Le calendrier type d'une levée d'amorçage
Un tour d'amorçage prend rarement moins de six mois entre la première prise de contact et le virement des fonds. Le calendrier-type commence par deux mois de préparation : business plan détaillé, executive summary, plan financier sur trois ans, document de présentation (deck). Suivent deux à trois mois d'approches investisseurs, avec un rythme moyen de quinze rendez-vous pour obtenir une lettre d'intention sérieuse. La phase de due diligence dure ensuite un à deux mois, suivie de la négociation finale du pacte et de la documentation juridique. Pendant tout ce temps, la startup doit continuer à exécuter sa feuille de route. C'est l'une des principales causes d'échec : un fondateur trop accaparé par la levée laisse glisser les jalons techniques, ce que les investisseurs détectent et qui les fait fuir.
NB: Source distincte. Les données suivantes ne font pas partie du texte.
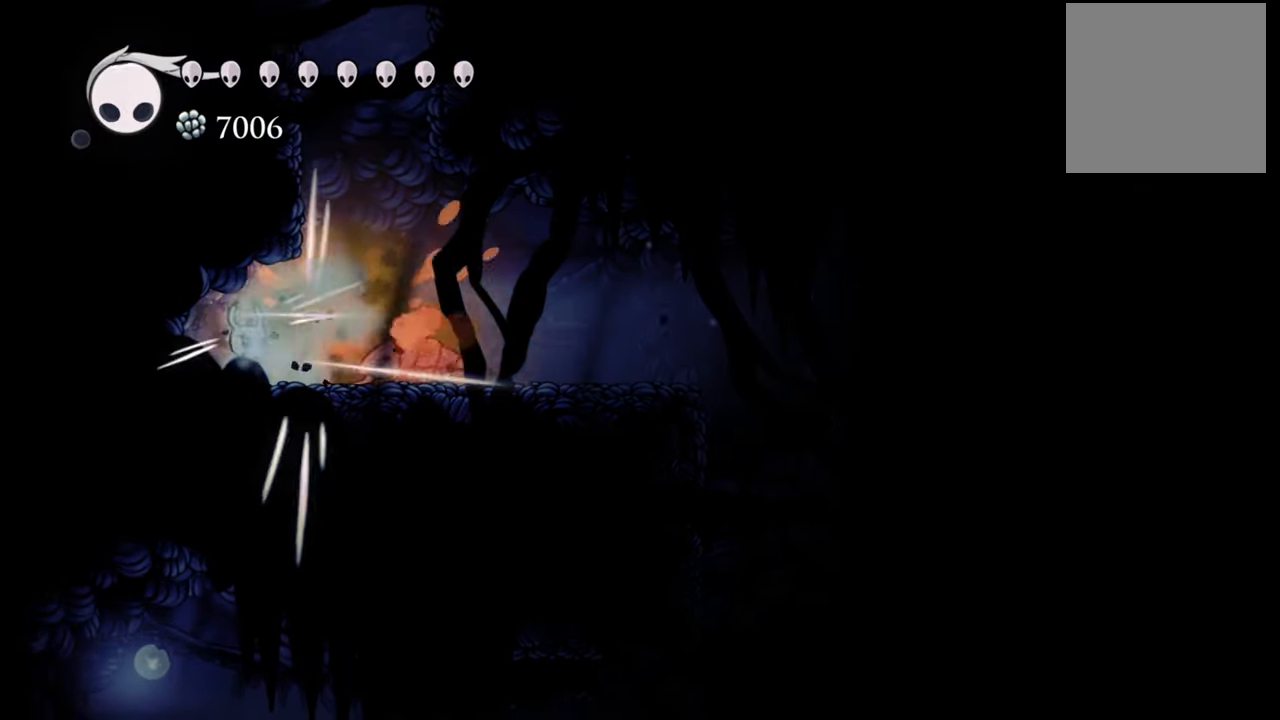
{"buttons": ["A", "DPAD_RIGHT"], "events": [[340, "DPAD_RIGHT", "down"], [500, "A", "down"]]}
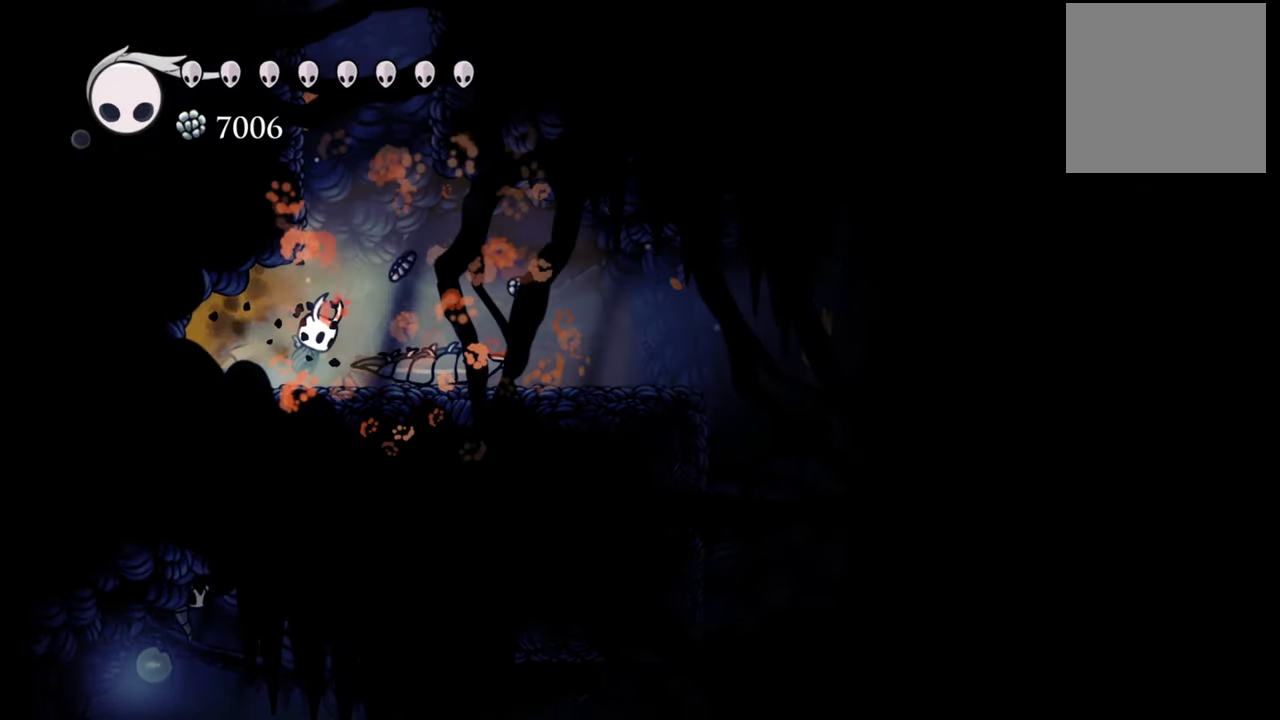
{"buttons": ["DPAD_LEFT"], "events": [[40, "DPAD_RIGHT", "up"], [340, "DPAD_LEFT", "down"], [380, "A", "up"]]}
La solution consiste à dédier un cofondateur à la levée pendant la période critique, et à protéger l'autre pour qu'il tienne le cap opérationnel.FAQ
Faut-il être issu d'un laboratoire de recherche pour être éligible à la Bourse French Tech Émergence ?Non, l'éligibilité ne dépend pas de l'origine académique. Ce qui compte, c'est la nature technologique et innovante du projet, et le respect des critères d'âge et de taille de l'entreprise. Un dossier solide reste cependant celui qui démontre un lien clair avec la recherche. Quel est le ticket d'entrée pour rejoindre EuraTechnologies en tant que startup deeptech ?
Il n'y a pas de ticket d'entrée financier au sens d'un investissement à apporter. Le processus passe par un dossier de candidature, un comité de sélection, et une convention d'incubation. Le coût d'occupation des locaux est ajusté à la phase de développement. Une startup peut-elle cumuler une subvention Bpifrance et un investissement en equity la même année ?
Oui, dans les limites du règlement européen des aides d'État (notamment le règlement de minimis et le régime cadre exempté pour la R&D). L'addition est même recommandée car elle réduit la dilution. Combien de temps faut-il pour obtenir un avis fiscal favorable au titre du crédit d'impôt recherche ?
La déclaration est annexée à la déclaration de résultats. Le remboursement aux jeunes entreprises innovantes intervient généralement dans les six mois après dépôt, à condition que le dossier technique soit rigoureusement documenté. Les business angels picards investissent-ils dans la deeptech ou seulement dans le logiciel ?
Les deux. Les réseaux régionaux ont accompagné ces dernières années plusieurs projets en santé, en photonique et en cybersécurité industrielle. Ils s'associent souvent à un fonds professionnel pour partager le risque technique.